Klippschule der Revoluzzer

von Harald Raab

Mannheim, 20. Juni 2017. "Ihr habt wirklich nichts verstanden", stöhnt gegen Schluss der Aufführung Anja Dargatz. Im richtigen Leben ist sie Landesvertreterin der Friedrich-Ebert-Stiftung in Bolivien. Bei den Schillertagen am Mannheimer Nationaltheater tritt sie in "Demetrius (Exporting Freedom)" als mitwirkende Politikberaterin und gestrenge Seminarleiterin auf. Und sie hat wahrscheinlich recht: Denn es wird dem Publikum bei dieser mit der Mannheimer Bürgerbühne erarbeiteten Adaption des schillerschen Demetrius-Fragments nicht leicht gemacht.

Da ist zunächst die sinistre russische Mord-und-Totschlags-Geschichte um Zar Boris Gudonow und den scheiternden Möchtegern-Zarewitsch Demetrius.
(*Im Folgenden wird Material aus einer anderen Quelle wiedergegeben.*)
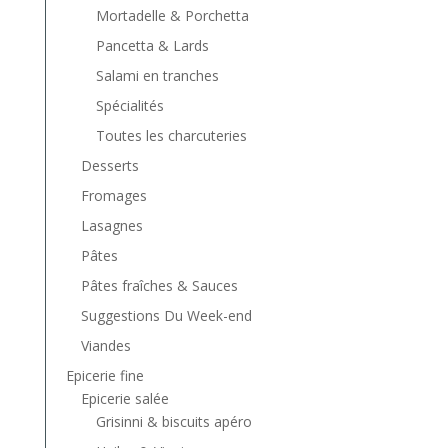
Mortadelle & Porchetta
Pancetta & Lards
Salami en tranches
Spécialités
Toutes les charcuteries
Desserts
Fromages
Lasagnes
Pâtes
Pâtes fraîches & Sauces
Suggestions Du Week-end
Viandes
Epicerie fine
Epicerie salée
Grisinni & biscuits apéro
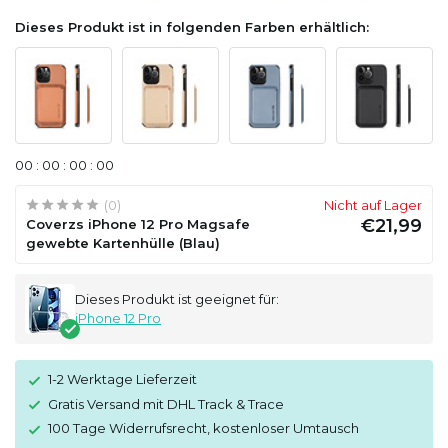
Dieses Produkt ist in folgenden Farben erhältlich:
0
0
:
0
0
:
0
0
:
0
0
(0)
Nicht auf Lager
€21,99
Coverzs iPhone 12 Pro Magsafe
gewebte Kartenhülle (Blau)
Dieses Produkt ist geeignet für:
iPhone 12 Pro
1-2 Werktage Lieferzeit
Gratis Versand mit DHL Track & Trace
100 Tage Widerrufsrecht, kostenloser Umtausch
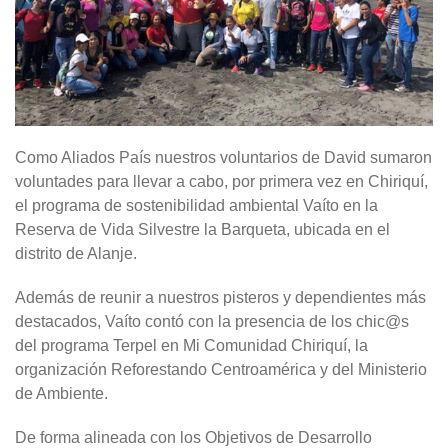
Como Aliados País nuestros voluntarios de David sumaron
voluntades para llevar a cabo, por primera vez en Chiriquí,
el programa de sostenibilidad ambiental Vaíto en la
Reserva de Vida Silvestre la Barqueta, ubicada en el
distrito de Alanje.
Además de reunir a nuestros pisteros y dependientes más
destacados, Vaíto contó con la presencia de los chic@s
del programa Terpel en Mi Comunidad Chiriquí, la
organización Reforestando Centroamérica y del Ministerio
de Ambiente.
De forma alineada con los Objetivos de Desarrollo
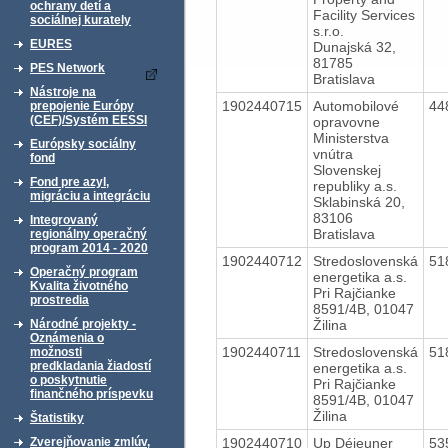
ochrany detí a
Facility Services
sociálnej kurately
s.r.o.
EURES
Dunajská 32,
81785
PES Network
Bratislava
Nástroje na
1902440715
Automobilové
44
prepojenie Európy
(CEF)/Systém EESSI
opravovne
Ministerstva
Európsky sociálny
vnútra
fond
Slovenskej
Fond pre azyl,
republiky a.s.
migráciu a integráciu
Sklabinská 20,
83106
Integrovaný
Bratislava
regionálny operačný
program 2014 - 2020
1902440712
Stredoslovenská
51
Operačný program
energetika a.s.
Kvalita životného
Pri Rajčianke
prostredia
8591/4B, 01047
Žilina
Národné projekty -
Oznámenia o
1902440711
Stredoslovenská
51
možnosti
predkladania žiadostí
energetika a.s.
o poskytnutie
Pri Rajčianke
finančného príspevku
8591/4B, 01047
Žilina
Štatistiky
1902440710
Up Déjeuner
53
Zverejňovanie zmlúv,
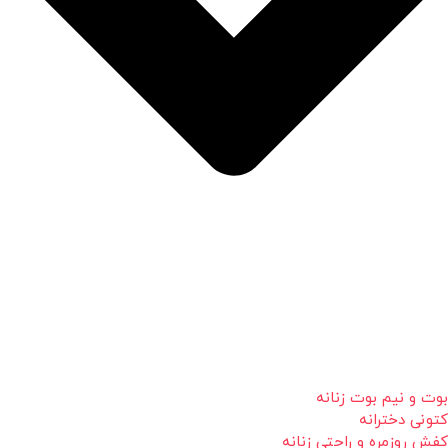
بوت و نیم بوت زنانه
کتونی دخترانه
کفش روزمره و راحتی زنانه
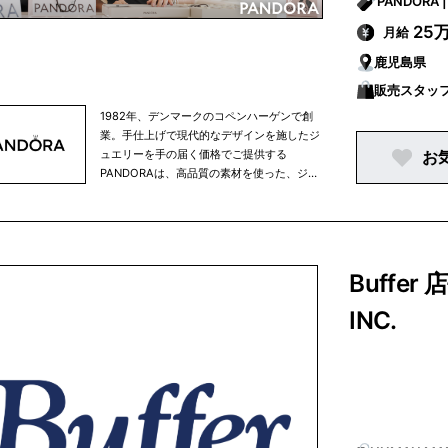
ル店舗ネットワークは200店以上、世界中の
25
月給
有名百貨店やセレクトショップにも出店して
います。JIMMY CHOOは、グローバル・フ
鹿児島県
ァッション・ラグジュアリー・グループ、カ
プリ・ホールディングス・リミテッドの傘下
販売スタッ
ブランドです。
1982年、デンマークのコペンハーゲンで創
業。手仕上げで現代的なデザインを施したジ
ュエリーを手の届く価格でご提供する
お
PANDORAは、高品質の素材を使った、ジュ
エリーを製造・販売しています。自分だけの
個性を表現する女性のために、PANDORAは
人生の忘れられない瞬間と上質なライフスタ
イルを表した、スタイリッシュでフェミニン
なジュエリーをお届けします。その繊細で独
Buffer
特なデザインは何世紀も前から培われた職人
技術と最新技術が融合し生み出されていま
INC.
す。現在世界では1,600か所のコンセプトシ
ョップを始め、販売店舗数は6大陸100か国
以上約9,000か所で展開されるブランドへと
成長しています。PANDORAの手作りの商品
にはリサイクルのゴールドとシルバーのみを
使用しており、米国タイムズ誌より2024年
ベストサステナブルカンパニーに選ばれてい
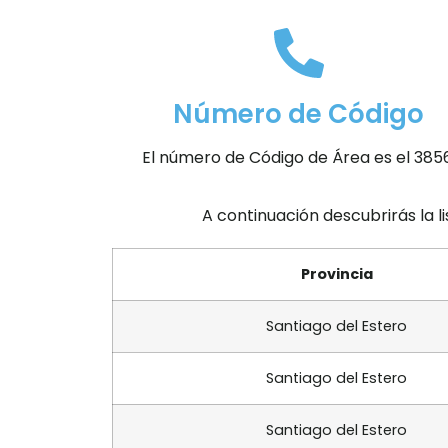
Número de Código
El número de Código de Área es el 3856
A continuación descubrirás la l
Provincia
Santiago del Estero
Santiago del Estero
Santiago del Estero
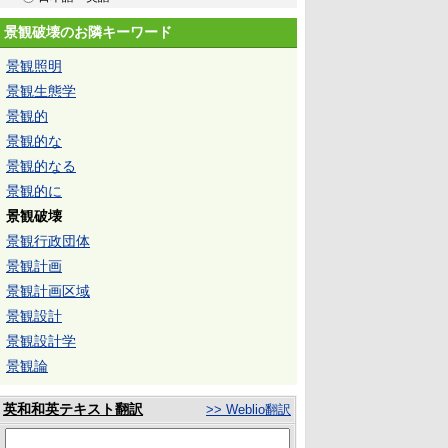
景観破壊のお隣キーワード
景観照明
景観生態学
景観的
景観的な
景観的なる
景観的に
景観破壊
景観行政団体
景観計画
景観計画区域
景観設計
景観設計学
景観論
英和和英テキスト翻訳
>> Weblio翻訳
Durch Betrug will letzterer an die Macht kommen – mit der oberfaulen, sattsam bekannten Begründung, es geschehe alles nur zum Wohl des Volkes. Am Ende ist er selbst nur die manipulierte Schachfigur im perfiden Spiel polnischer Eliten um Macht und Besitz im russischen Reich.

Schachspiel nach den Regeln einer höheren Macht

Schillers pathetisch-melodramatische Dialoge gegengeschnitten mit dem Kriegs- und Polit-Chaos unserer Tage: Das hätte eigentlich schon gereicht. Tobias Rausch und Aljoscha Begrich geben ihrem Projekt aber noch eine Reflexionsebene bei über Sinn und Unmöglichkeit, Revolutionen mit der lodernden Fackel der Freiheit in von Diktatoren regierte Länder zu tragen. Die Uraufführungsbesucherinnen und -besucher bekamen also einiges um die Ohren gehauen.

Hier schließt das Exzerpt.